Granulomateuze pneumonitis
Granulomateuze pneumonitis is een zeldzame longziekte gekenmerkt door ontstoken
knobbeltjes in de longen. Inhalatie van verschillende antigenen, zoals (dode) bacteriën of microbiële celfragmenten, prikkelt het immuunsysteem in de longen, waardoor ziekteverschijnselen ontstaan. Symptomen zijn onder meer longcomplicaties,
droge hoest en
kortademigheid. Vaak verwart de arts deze ziekte met
tuberculose of een andere longziekte.
Sarcoïdose
Sarcoïdose is een aandoening die veel lichaamssystemen aantast. De patiënt heeft hierbij kleine knobbels in het weefsel. De symptomen variëren afhankelijk van de ernst van de ziekte en het getroffen lichaamsdeel. Longgerelateerde problemen omvatten hoesten en ademhalingsproblemen, al zijn deze symptomen vaak mild of afwezig.

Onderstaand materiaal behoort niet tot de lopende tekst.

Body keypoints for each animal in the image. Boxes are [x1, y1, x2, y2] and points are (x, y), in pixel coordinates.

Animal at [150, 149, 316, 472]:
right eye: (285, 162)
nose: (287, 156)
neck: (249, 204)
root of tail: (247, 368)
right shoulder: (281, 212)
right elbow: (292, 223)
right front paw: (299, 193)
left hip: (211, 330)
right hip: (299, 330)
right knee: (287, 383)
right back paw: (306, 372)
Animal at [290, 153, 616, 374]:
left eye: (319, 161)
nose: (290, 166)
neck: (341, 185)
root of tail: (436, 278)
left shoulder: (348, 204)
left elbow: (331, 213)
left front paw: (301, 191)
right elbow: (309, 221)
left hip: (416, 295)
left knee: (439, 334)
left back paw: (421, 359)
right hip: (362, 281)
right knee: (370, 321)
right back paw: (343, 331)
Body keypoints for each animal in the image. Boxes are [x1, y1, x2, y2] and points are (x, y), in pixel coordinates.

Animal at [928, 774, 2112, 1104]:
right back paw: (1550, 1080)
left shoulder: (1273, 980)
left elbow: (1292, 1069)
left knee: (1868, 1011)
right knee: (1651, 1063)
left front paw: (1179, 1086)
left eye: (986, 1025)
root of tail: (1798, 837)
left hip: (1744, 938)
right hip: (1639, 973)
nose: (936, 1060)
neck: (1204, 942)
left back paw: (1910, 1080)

Andere differentiële diagnoses omvatten
longfibrose (littekenvorming in de longen met kortademigheid),
histoplasmose (soort schimmelinfectie) en een
geneesmiddel geïnduceerde interstitiële longziekte.

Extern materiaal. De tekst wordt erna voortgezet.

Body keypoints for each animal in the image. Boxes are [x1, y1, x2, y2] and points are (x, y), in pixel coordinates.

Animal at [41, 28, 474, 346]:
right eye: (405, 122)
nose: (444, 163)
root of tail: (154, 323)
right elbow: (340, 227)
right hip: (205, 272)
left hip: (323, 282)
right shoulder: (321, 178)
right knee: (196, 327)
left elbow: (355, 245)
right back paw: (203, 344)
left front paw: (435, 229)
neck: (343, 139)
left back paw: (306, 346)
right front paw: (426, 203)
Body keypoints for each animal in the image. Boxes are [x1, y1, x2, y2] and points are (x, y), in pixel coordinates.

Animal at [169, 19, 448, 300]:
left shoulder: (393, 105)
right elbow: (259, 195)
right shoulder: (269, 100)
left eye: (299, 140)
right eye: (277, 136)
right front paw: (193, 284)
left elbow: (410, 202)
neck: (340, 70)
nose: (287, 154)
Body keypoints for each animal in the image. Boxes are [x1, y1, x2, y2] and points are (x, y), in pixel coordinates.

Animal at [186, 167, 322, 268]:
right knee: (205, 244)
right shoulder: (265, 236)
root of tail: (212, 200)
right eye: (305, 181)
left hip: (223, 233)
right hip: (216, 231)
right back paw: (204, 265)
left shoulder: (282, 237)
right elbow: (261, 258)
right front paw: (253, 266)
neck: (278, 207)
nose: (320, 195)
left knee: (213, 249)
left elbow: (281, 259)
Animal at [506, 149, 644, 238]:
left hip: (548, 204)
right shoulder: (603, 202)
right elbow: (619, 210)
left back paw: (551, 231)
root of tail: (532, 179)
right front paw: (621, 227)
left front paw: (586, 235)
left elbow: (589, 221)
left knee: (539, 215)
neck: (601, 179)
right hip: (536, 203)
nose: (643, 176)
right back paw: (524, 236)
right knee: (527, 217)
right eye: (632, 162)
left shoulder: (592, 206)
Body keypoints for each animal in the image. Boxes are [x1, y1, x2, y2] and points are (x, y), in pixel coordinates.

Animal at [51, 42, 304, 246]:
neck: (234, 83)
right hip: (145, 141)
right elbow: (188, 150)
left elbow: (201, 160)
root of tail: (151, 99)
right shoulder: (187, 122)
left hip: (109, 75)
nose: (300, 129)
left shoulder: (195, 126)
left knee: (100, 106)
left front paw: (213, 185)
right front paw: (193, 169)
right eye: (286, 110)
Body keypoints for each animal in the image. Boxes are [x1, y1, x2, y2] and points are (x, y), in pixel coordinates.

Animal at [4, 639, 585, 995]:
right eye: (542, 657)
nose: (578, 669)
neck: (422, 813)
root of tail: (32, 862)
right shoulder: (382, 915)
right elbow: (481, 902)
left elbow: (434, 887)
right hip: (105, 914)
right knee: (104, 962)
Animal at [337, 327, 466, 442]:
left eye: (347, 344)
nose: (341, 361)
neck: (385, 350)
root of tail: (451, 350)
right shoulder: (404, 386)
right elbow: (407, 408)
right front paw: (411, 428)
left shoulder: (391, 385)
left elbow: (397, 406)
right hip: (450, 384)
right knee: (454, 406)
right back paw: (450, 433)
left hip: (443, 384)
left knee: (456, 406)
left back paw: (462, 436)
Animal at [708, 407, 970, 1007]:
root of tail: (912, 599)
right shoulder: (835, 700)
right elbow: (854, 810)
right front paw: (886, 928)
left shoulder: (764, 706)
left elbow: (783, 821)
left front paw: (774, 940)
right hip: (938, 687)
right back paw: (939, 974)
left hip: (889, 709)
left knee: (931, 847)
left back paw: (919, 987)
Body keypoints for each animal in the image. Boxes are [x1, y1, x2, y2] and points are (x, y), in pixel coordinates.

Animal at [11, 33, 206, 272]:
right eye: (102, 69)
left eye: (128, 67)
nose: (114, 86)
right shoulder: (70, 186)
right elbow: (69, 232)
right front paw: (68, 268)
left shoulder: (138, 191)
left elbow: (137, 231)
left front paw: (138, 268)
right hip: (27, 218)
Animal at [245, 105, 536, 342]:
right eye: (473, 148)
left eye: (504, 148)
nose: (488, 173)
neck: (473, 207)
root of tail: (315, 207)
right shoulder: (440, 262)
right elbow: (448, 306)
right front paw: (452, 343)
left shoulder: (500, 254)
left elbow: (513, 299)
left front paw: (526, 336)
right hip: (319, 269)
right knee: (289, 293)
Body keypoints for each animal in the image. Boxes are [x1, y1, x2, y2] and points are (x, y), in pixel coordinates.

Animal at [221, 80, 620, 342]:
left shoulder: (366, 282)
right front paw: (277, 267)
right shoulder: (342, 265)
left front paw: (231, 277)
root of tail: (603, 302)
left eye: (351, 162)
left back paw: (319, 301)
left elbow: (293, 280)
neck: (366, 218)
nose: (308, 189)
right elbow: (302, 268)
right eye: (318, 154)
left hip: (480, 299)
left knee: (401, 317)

Behandeling: Uitlokkende factor vermijden en medicatie
De behandeling van extrinsieke allergische alveolitis is afhankelijk van de oorzaak van de allergische reactie. De patiënt vermijdt indien mogelijk de blootstelling aan het allergeen. Een betere ventilatie of het gebruik van gefilterde lucht en gezichtsmaskers verminderen de symptomen in een beroepsmatige omgeving. In ernstige of langdurige gevallen kiezen patiënten beter voor een andere tewerkstelling.

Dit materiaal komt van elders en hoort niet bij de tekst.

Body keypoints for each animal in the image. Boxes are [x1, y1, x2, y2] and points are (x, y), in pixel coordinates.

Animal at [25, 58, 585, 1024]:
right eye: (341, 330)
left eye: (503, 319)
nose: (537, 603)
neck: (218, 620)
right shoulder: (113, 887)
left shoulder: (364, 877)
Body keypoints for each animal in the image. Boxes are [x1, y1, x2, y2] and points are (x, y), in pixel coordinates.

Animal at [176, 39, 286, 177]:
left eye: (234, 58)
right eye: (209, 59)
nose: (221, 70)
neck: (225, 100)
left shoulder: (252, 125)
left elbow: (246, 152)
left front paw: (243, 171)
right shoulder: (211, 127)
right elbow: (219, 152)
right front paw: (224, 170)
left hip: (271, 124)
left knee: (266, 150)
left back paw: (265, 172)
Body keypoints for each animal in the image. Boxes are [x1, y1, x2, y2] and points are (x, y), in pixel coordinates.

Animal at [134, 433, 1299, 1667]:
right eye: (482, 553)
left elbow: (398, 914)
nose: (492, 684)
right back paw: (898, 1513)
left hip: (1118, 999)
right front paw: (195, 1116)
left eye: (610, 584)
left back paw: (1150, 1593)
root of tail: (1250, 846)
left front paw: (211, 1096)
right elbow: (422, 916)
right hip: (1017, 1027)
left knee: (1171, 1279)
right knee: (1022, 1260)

Corticosteroïden zijn krachtige ontstekingsremmende medicijnen die de aanhoudende symptomen verminderen. Ook andere
medicijnen verlichten de symptomen. Bij een tekort aan zuurstof in het bloed (
medische term: hypoxemie), krijgt de patiënt zuurstof toegediend.
Prognose
Als permanente longveranderingen reeds hebben plaatsgevonden bij een late diagnose, reageert de patiënt minder goed op de behandeling. Meestal hebben vogelliefhebbers een slechtere prognose dan landbouwers. Wanneer de diagnose en behandeling echter tijdig plaatsvinden, zijn de symptomen goed onder controle te houden.
Complicaties
Enkele complicaties van deze aandoening zijn:
Preventie
Preventie van extrinsieke allergische alveolitis richt zich voornamelijk op het vermijden van blootstelling aan de uitlokkende stoffen. Enkele belangrijke preventieve maatregelen zijn:
Vermijden van blootstelling
Het is cruciaal om contact met allergenen te minimaliseren. Werkplekken waar stof van dierlijke of plantaardige oorsprong aanwezig is, moeten goed geventileerd worden en het gebruik van beschermende ademhalingsapparatuur, zoals maskers, kan nuttig zijn. Het vermijden van werk dat blootstelling aan bekende allergenen met zich meebrengt, is de meest effectieve manier om de ziekte te voorkomen.
Aanpassen van de werkplek
Voor mensen die werken in omgevingen waar blootstelling aan allergenen onvermijdelijk is, kunnen aanpassingen in de werkplek helpen. Dit kan bijvoorbeeld het installeren van luchtreinigers, het verbeteren van ventilatiesystemen en het gebruik van afzuigsystemen omvatten.
Onderwijs en training
Werkgevers moeten werknemers bewust maken van de risico’s van blootstelling aan allergenen en hen trainen in het herkennen van vroege symptomen van allergische alveolitis. Regelmatig onderwijs over het veilig omgaan met stoffen en het belang van persoonlijke beschermingsmiddelen is essentieel.
Gezondheidsmonitoring
Regelmatige medische controles en longfunctietests voor werknemers in risicovolle omgevingen kunnen helpen bij het vroegtijdig opsporen van symptomen. Vroege detectie kan leiden tot tijdige interventie en vermindert het risico op ernstigere vormen van de ziekte.
Persoonlijke hygiëne
Het handhaven van goede persoonlijke hygiëne, zoals het regelmatig wassen van handen en gezicht, kan helpen om allergenen te verminderen die mogelijk zijn ingeademd of op de huid terecht zijn gekomen.
Preventieve medische zorg
Bij mensen met een voorgeschiedenis van allergische reacties of andere ademhalingsproblemen kan preventieve zorg, waaronder het gebruik van preventieve medicatie zoals antihistaminica of corticosteroïden, nuttig zijn. Dit moet altijd worden besproken met een arts.